■ TRY IT: In the material below, find every line that contains the string "Best" and copy each one in full.

(Transcribed page contents)
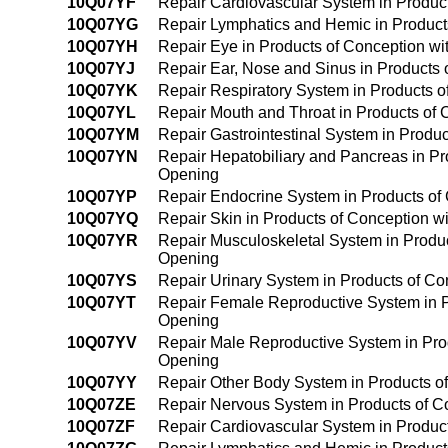
10Q07YF
Repair Cardiovascular System in Products
10Q07YG
Repair Lymphatics and Hemic in Products 
10Q07YH
Repair Eye in Products of Conception with
10Q07YJ
Repair Ear, Nose and Sinus in Products o
10Q07YK
Repair Respiratory System in Products of
10Q07YL
Repair Mouth and Throat in Products of C
10Q07YM
Repair Gastrointestinal System in Product
10Q07YN
Repair Hepatobiliary and Pancreas in Prod
Opening
10Q07YP
Repair Endocrine System in Products of C
10Q07YQ
Repair Skin in Products of Conception wit
10Q07YR
Repair Musculoskeletal System in Products
Opening
10Q07YS
Repair Urinary System in Products of Con
10Q07YT
Repair Female Reproductive System in Pro
Opening
10Q07YV
Repair Male Reproductive System in Produ
Opening
10Q07YY
Repair Other Body System in Products of 
10Q07ZE
Repair Nervous System in Products of Con
10Q07ZF
Repair Cardiovascular System in Products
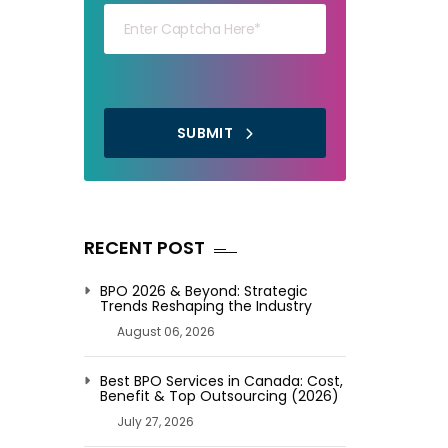
SUBMIT
RECENT POST
BPO 2026 & Beyond: Strategic
Trends Reshaping the Industry
August 06, 2026
Best BPO Services in Canada: Cost,
Benefit & Top Outsourcing (2026)
July 27, 2026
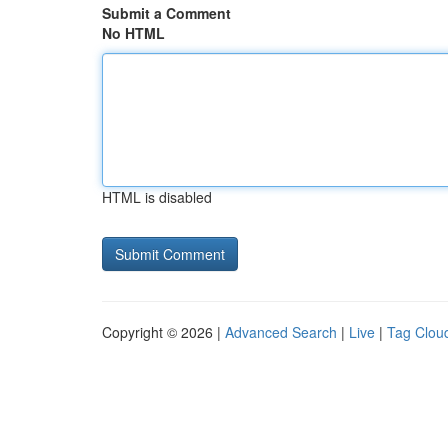
Submit a Comment
No HTML
HTML is disabled
Copyright © 2026 |
Advanced Search
|
Live
|
Tag Clou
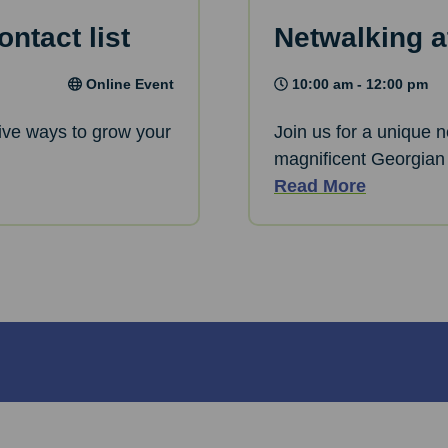
ntact list
Netwalking a
Online Event
10:00 am - 12:00 pm
ative ways to grow your
Join us for a unique 
magnificent Georgian
Read More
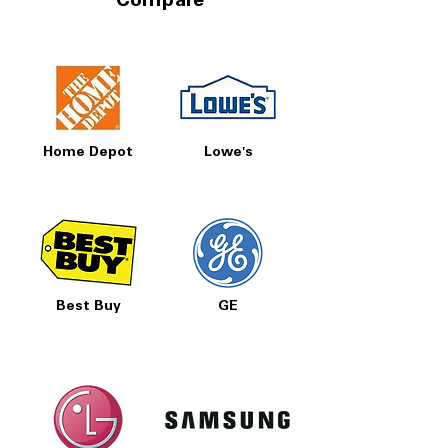
Compare
Home Depot
Lowe's
Best Buy
GE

■ EXPECTED ANSWER:
Best BPO Services in Canada: Cost,
Best Buy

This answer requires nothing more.